His chest tightened. Someone had answered.
-×-×-
They wrote for weeks. Letters hidden in the book, passed like contraband.
Jungkook wrote about music, about how he felt alive only when he was behind a camera or with his guitar.
Taehyung wrote about art, how colors spoke when words didn’t.
They didn’t trade phone numbers. Didn’t meet. It was easier to be honest on paper.
But honesty has a cost.
One evening, Taehyung’s letter was sharper than usual:
You talk about love like it’s salvation. What if it isn’t? What if it’s just another way to get hurt? My parents believe in building steady lives, not chasing feelings that fade. Maybe they’re right. Maybe we’re just setting ourselves up for disappointment.
Jungkook’s reply came fast, messy ink betraying unsteady hands:
I don’t want perfection. I just want someone who won’t leave when things get hard. But if you think this is a mistake, tell me now. Don’t waste my time with half-belief.
Taehyung stared at the page for a long time. His throat was tight, his hands cold. He wanted to burn the letter. He wanted to answer. He wanted,
He didn’t know what he wanted.
-×-×-
The next day, he went to the bookstore. He wasn’t planning to. He just… ended up there, at 2 PM, heart beating too loudly in his ears.
And that’s when he saw him.
Jungkook. Dark hair falling into his eyes, shoulders tense as he held Pride and Prejudice in his hands like it contained his whole life. He looked up, and froze.
Their gazes locked. Recognition was instant.
“You’re—” Jungkook began.
“—T,” Taehyung finished, pulse stumbling.
For a moment, neither moved. The air between them was too fragile.

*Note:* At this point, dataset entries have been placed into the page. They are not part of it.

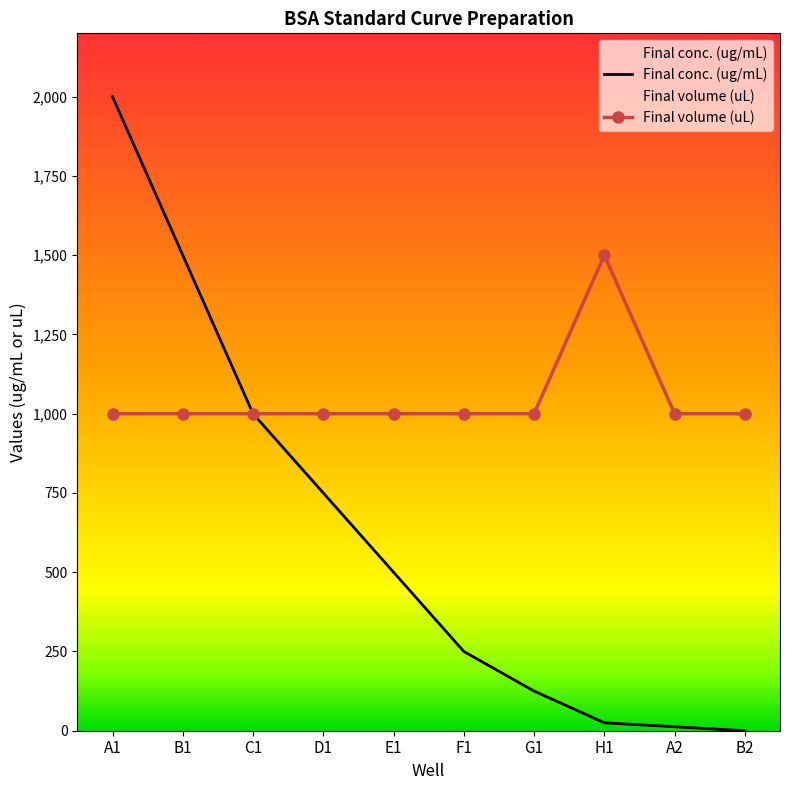

What is the total value across all series at 2000?

3000.0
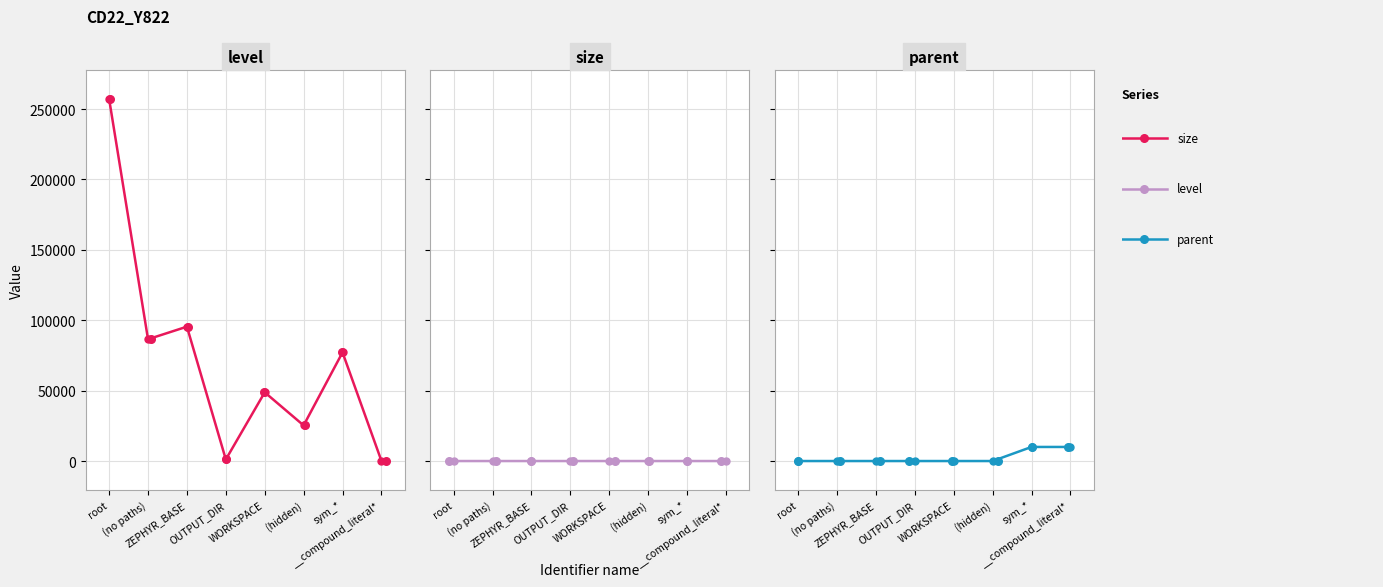

At how many categories does at least one series exceed 69941?

4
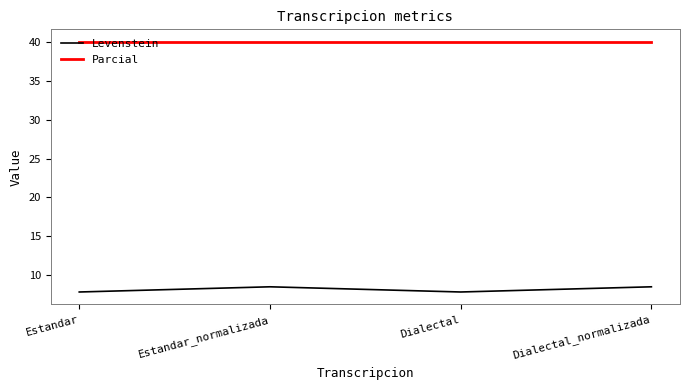

What is the greatest value displayed?

40.0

“You almost didn’t come,” Jungkook said finally. His voice was lower than Taehyung had imagined, threaded with something raw.
“I almost didn’t,” Taehyung admitted. He swallowed hard. “It felt… safer not to.”
Jungkook’s jaw tightened. “And now?”
Taehyung hesitated, then stepped closer, close enough to see the way Jungkook’s fingers trembled around the book. “Now it feels like if I don’t try, I’ll regret it for the rest of my life.”
Jungkook let out a shaky laugh, something like relief breaking across his face. “Good. Because I was ready to walk away if you weren’t real.”
“I’m real,” Taehyung whispered.
“Me too.”
-×-×-
Falling in love wasn’t instant. It was messy, tentative.
There were fights, about fear, about trust, about whether this connection was destiny or just timing. Taehyung would retreat into silence, convinced he was too much. Jungkook would withdraw, afraid he was not enough.
But then there were moments, quiet, steady moments, that anchored them. Jungkook watching Taehyung sketch until the sun rose. Taehyung listening to Jungkook’s songs like they were scripture. A kiss in the rain that wasn’t cinematic but clumsy, teeth clashing and both of them laughing into each other’s mouths.
Love wasn’t magic. It was a choice. And they kept choosing.
-×-×-
Years later, Taehyung still kept the first letter in a frame above their desk. People called it fate, serendipity, written in the stars.
But whenever Jungkook caught him staring at it, Taehyung would shake his head and smile.
“No,” he’d say. “It wasn’t the stars. It was us. We chose this. Every day, we chose.”
And Jungkook, pressing a kiss to his temple, would answer, “I’d choose you a thousand times over.”